EXCERPT:

╭──

So somebody was out shooting video that day, caught your landing and just happened to upload it somewhere where you downloaded it from?

Yeah, my wife :D

The day after we arrived (and the day before we fell ill), she talked me into taking a flight while she stays on the ground to video. I had actually exercised this idea in my mind but thought it would be a logistical nightmare, expensive, time consuming, and too much to ask. But she offered and said I should at least find out what it would entail. She sacrificed some of her beach time and stayed on the ground so we could do it.

Mind you, at this airport you can't just walk up to your plane, fire up, and go around the pattern. They have to drive you up to the plane, you must have a flight plan, you must clear customs and security just to access the ramp! The FBO was already charging us an insane handling fee but the lucky news was that they would only tag on one more landing fee and not the whole handling over again if I were to do a short flight. The landing fee was only something like $10 or $20. I dropped my wife off on the beach and went around to the airport.

╰──

TASKS AND EXERCISES:
a – In the excerpt, who shot the video of the landing?
b – Write out everything in the excerpt from "Mind you, at" down to "to the airport.", word for word.

DATASET EXCERPT:

╭──

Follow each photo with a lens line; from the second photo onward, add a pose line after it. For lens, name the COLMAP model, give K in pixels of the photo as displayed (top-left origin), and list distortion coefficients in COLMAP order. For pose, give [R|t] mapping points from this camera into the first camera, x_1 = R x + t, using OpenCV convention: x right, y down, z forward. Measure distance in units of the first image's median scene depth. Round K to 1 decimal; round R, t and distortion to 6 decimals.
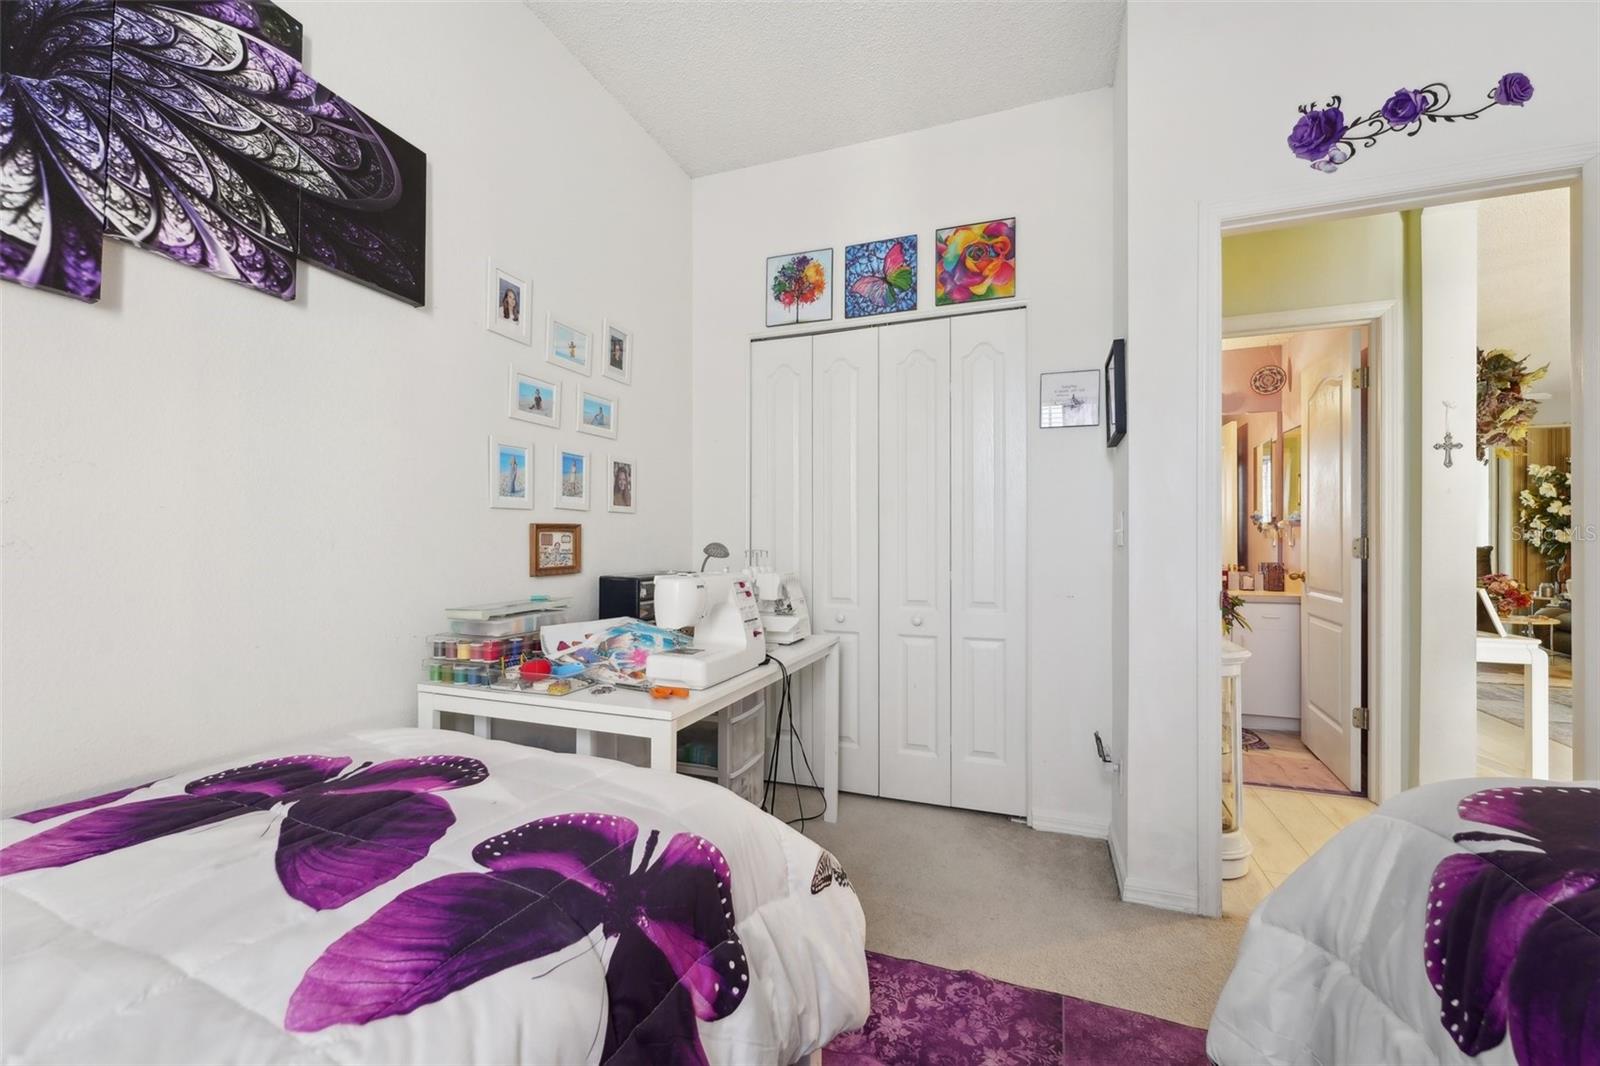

╰──

RESULTS FOR EACH TASK:
a – The writer's wife.

b –
Mind you, at this airport you can't just walk up to your plane, fire up, and go around the pattern. They have to drive you up to the plane, you must have a flight plan, you must clear customs and security just to access the ramp! The FBO was already charging us an insane handling fee but the lucky news was that they would only tag on one more landing fee and not the whole handling over again if I were to do a short flight. The landing fee was only something like $10 or $20. I dropped my wife off on the beach and went around to the airport.